The administration said in the announcement that it was waiving 26 laws to start construction, including the National Environmental Policy Act; the Endangered Species Act; the Federal Water Pollution Control Act; the National Historic Preservation Act; the Migratory Bird Treaty Act; the Migratory Bird Conservation Act; the Clean Air Act; the Archeological Resources Protection Act; the Paleontological Resources Preservation Act; the Safe Drinking Water Act; the Noise Control Act; the Solid Waste Disposal Act; as amended by the Resource Conservation and Recovery Act; the Comprehensive Environmental Response, Compensation, and Liability Act; the Archaeological and Historic Preservation Act; the Antiquities Act; the Historic Sites, Buildings, and Antiquities Act; the Farmland Protection Policy Act; the National Wildlife Refuge System Administration Act; the National Fish and Wildlife Act of 1956; the Fish and Wildlife Coordination Act; the National Trails System Act; the Administrative Procedure Act; the Eagle Protection Act; the Native American Graves Protection and Repatriation Act; the American Indian Religious Freedom Act; and the Federal Land Policy and Management Act.

The news comes as there remain hundreds of miles of unprotected areas along the U.S.-Mexico border following former President Donald Trump’s time in office.

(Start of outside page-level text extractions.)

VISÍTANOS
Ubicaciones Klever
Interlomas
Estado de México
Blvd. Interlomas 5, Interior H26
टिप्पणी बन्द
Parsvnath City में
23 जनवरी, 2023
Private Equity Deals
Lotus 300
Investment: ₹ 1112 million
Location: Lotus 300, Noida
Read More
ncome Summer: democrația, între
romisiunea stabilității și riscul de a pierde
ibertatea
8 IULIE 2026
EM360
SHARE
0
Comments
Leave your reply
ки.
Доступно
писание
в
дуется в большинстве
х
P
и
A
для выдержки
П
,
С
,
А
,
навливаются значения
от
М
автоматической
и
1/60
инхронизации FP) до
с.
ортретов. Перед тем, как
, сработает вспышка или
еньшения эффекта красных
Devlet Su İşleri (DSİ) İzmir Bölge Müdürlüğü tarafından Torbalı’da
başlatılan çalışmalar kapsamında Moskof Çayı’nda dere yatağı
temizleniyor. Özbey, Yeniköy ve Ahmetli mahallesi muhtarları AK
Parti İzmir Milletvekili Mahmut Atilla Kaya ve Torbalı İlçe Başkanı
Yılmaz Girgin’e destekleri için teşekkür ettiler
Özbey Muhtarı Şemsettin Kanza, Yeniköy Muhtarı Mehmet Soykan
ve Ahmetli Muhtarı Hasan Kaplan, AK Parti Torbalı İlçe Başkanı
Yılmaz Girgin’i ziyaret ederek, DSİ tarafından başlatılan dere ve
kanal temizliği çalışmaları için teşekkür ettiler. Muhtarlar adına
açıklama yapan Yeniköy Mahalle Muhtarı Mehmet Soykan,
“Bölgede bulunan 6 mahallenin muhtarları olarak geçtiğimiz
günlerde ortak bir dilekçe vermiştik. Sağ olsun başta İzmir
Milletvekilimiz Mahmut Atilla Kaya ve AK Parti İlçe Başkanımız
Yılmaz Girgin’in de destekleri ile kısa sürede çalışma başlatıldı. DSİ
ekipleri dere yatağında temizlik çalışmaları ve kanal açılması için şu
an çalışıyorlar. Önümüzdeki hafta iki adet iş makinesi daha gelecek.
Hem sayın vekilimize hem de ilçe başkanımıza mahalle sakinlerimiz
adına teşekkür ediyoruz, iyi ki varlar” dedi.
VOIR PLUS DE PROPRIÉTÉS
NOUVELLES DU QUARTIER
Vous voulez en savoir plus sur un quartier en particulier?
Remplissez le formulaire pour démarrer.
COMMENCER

Under the administration of former President Trump, 450 miles of border wall was built, though the majority of that was replacing old barriers. 85 miles of new border wall — 52 miles of new primary wall and 33 miles of new secondary wall — was built in areas that had no preexisting border barriers, according to a press release that the Trump campaign posted on X from U.S. Customs and Border Protection and the U.S. Army Corps of Engineers.